(Data entries)
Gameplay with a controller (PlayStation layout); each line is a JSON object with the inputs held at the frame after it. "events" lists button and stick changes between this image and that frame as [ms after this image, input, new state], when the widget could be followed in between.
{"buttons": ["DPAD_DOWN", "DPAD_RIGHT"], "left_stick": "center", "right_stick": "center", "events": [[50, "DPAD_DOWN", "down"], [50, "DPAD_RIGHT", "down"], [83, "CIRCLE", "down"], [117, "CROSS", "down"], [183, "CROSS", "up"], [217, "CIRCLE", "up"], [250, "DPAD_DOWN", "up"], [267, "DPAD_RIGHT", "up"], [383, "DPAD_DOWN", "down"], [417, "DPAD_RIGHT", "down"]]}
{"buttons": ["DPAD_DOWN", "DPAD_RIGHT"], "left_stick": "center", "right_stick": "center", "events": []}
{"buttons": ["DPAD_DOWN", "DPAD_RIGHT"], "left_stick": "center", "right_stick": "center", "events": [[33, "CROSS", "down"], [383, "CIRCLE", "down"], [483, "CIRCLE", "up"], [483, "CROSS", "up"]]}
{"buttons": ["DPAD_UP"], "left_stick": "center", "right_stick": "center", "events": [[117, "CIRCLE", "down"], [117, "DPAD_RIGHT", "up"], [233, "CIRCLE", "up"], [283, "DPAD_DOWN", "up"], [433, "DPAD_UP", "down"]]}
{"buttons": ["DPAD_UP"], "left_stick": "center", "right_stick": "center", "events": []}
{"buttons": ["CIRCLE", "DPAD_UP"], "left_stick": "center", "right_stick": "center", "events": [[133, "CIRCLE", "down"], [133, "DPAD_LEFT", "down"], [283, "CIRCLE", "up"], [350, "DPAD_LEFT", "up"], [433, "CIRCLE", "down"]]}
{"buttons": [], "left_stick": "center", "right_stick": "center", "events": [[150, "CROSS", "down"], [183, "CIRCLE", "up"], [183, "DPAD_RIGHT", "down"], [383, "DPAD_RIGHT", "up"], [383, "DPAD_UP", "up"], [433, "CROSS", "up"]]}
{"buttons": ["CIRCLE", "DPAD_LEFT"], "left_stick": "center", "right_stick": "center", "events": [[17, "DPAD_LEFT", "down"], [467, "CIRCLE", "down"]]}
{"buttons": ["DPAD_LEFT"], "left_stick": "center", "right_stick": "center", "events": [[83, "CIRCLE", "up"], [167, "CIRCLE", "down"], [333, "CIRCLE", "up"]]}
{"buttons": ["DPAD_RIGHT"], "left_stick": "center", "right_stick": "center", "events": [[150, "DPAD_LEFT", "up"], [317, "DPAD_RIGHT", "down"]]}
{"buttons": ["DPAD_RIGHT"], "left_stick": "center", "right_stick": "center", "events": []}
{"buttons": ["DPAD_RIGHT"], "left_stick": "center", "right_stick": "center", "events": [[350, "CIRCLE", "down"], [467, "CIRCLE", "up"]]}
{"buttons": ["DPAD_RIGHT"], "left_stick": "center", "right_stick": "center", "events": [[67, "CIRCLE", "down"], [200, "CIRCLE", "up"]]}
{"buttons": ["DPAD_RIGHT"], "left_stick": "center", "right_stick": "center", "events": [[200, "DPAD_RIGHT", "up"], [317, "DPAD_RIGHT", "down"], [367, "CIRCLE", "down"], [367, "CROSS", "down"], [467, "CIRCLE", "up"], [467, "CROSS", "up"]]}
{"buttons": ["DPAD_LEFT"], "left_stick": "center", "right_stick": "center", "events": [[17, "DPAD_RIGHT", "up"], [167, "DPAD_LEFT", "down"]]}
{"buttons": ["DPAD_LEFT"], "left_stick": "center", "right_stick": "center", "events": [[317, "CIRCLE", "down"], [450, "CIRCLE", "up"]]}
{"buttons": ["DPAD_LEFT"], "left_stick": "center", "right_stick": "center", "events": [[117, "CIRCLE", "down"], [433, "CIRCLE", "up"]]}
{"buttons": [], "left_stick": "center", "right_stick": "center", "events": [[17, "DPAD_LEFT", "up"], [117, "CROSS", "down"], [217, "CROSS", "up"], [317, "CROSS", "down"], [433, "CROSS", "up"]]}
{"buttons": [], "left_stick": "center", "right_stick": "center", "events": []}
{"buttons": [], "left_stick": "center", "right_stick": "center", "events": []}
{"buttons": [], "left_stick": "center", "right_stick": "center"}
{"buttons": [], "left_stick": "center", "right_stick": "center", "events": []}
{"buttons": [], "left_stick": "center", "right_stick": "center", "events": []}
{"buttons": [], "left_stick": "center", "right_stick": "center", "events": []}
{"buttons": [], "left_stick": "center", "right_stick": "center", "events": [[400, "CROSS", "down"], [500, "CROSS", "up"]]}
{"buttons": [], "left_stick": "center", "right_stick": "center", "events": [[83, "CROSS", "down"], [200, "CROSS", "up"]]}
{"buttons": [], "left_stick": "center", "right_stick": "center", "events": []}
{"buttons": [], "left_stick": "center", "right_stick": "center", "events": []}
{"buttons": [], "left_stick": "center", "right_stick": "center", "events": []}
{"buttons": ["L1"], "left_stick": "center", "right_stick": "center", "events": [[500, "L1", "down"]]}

> **What the task asks**: Retype every line of the data, keeping each one exactly as it is.

> **Finished exercise**:
Gameplay with a controller (PlayStation layout); each line is a JSON object with the inputs held at the frame after it. "events" lists button and stick changes between this image and that frame as [ms after this image, input, new state], when the widget could be followed in between.
{"buttons": ["DPAD_DOWN", "DPAD_RIGHT"], "left_stick": "center", "right_stick": "center", "events": [[50, "DPAD_DOWN", "down"], [50, "DPAD_RIGHT", "down"], [83, "CIRCLE", "down"], [117, "CROSS", "down"], [183, "CROSS", "up"], [217, "CIRCLE", "up"], [250, "DPAD_DOWN", "up"], [267, "DPAD_RIGHT", "up"], [383, "DPAD_DOWN", "down"], [417, "DPAD_RIGHT", "down"]]}
{"buttons": ["DPAD_DOWN", "DPAD_RIGHT"], "left_stick": "center", "right_stick": "center", "events": []}
{"buttons": ["DPAD_DOWN", "DPAD_RIGHT"], "left_stick": "center", "right_stick": "center", "events": [[33, "CROSS", "down"], [383, "CIRCLE", "down"], [483, "CIRCLE", "up"], [483, "CROSS", "up"]]}
{"buttons": ["DPAD_UP"], "left_stick": "center", "right_stick": "center", "events": [[117, "CIRCLE", "down"], [117, "DPAD_RIGHT", "up"], [233, "CIRCLE", "up"], [283, "DPAD_DOWN", "up"], [433, "DPAD_UP", "down"]]}
{"buttons": ["DPAD_UP"], "left_stick": "center", "right_stick": "center", "events": []}
{"buttons": ["CIRCLE", "DPAD_UP"], "left_stick": "center", "right_stick": "center", "events": [[133, "CIRCLE", "down"], [133, "DPAD_LEFT", "down"], [283, "CIRCLE", "up"], [350, "DPAD_LEFT", "up"], [433, "CIRCLE", "down"]]}
{"buttons": [], "left_stick": "center", "right_stick": "center", "events": [[150, "CROSS", "down"], [183, "CIRCLE", "up"], [183, "DPAD_RIGHT", "down"], [383, "DPAD_RIGHT", "up"], [383, "DPAD_UP", "up"], [433, "CROSS", "up"]]}
{"buttons": ["CIRCLE", "DPAD_LEFT"], "left_stick": "center", "right_stick": "center", "events": [[17, "DPAD_LEFT", "down"], [467, "CIRCLE", "down"]]}
{"buttons": ["DPAD_LEFT"], "left_stick": "center", "right_stick": "center", "events": [[83, "CIRCLE", "up"], [167, "CIRCLE", "down"], [333, "CIRCLE", "up"]]}
{"buttons": ["DPAD_RIGHT"], "left_stick": "center", "right_stick": "center", "events": [[150, "DPAD_LEFT", "up"], [317, "DPAD_RIGHT", "down"]]}
{"buttons": ["DPAD_RIGHT"], "left_stick": "center", "right_stick": "center", "events": []}
{"buttons": ["DPAD_RIGHT"], "left_stick": "center", "right_stick": "center", "events": [[350, "CIRCLE", "down"], [467, "CIRCLE", "up"]]}
{"buttons": ["DPAD_RIGHT"], "left_stick": "center", "right_stick": "center", "events": [[67, "CIRCLE", "down"], [200, "CIRCLE", "up"]]}
{"buttons": ["DPAD_RIGHT"], "left_stick": "center", "right_stick": "center", "events": [[200, "DPAD_RIGHT", "up"], [317, "DPAD_RIGHT", "down"], [367, "CIRCLE", "down"], [367, "CROSS", "down"], [467, "CIRCLE", "up"], [467, "CROSS", "up"]]}
{"buttons": ["DPAD_LEFT"], "left_stick": "center", "right_stick": "center", "events": [[17, "DPAD_RIGHT", "up"], [167, "DPAD_LEFT", "down"]]}
{"buttons": ["DPAD_LEFT"], "left_stick": "center", "right_stick": "center", "events": [[317, "CIRCLE", "down"], [450, "CIRCLE", "up"]]}
{"buttons": ["DPAD_LEFT"], "left_stick": "center", "right_stick": "center", "events": [[117, "CIRCLE", "down"], [433, "CIRCLE", "up"]]}
{"buttons": [], "left_stick": "center", "right_stick": "center", "events": [[17, "DPAD_LEFT", "up"], [117, "CROSS", "down"], [217, "CROSS", "up"], [317, "CROSS", "down"], [433, "CROSS", "up"]]}
{"buttons": [], "left_stick": "center", "right_stick": "center", "events": []}
{"buttons": [], "left_stick": "center", "right_stick": "center", "events": []}
{"buttons": [], "left_stick": "center", "right_stick": "center"}
{"buttons": [], "left_stick": "center", "right_stick": "center", "events": []}
{"buttons": [], "left_stick": "center", "right_stick": "center", "events": []}
{"buttons": [], "left_stick": "center", "right_stick": "center", "events": []}
{"buttons": [], "left_stick": "center", "right_stick": "center", "events": [[400, "CROSS", "down"], [500, "CROSS", "up"]]}
{"buttons": [], "left_stick": "center", "right_stick": "center", "events": [[83, "CROSS", "down"], [200, "CROSS", "up"]]}
{"buttons": [], "left_stick": "center", "right_stick": "center", "events": []}
{"buttons": [], "left_stick": "center", "right_stick": "center", "events": []}
{"buttons": [], "left_stick": "center", "right_stick": "center", "events": []}
{"buttons": ["L1"], "left_stick": "center", "right_stick": "center", "events": [[500, "L1", "down"]]}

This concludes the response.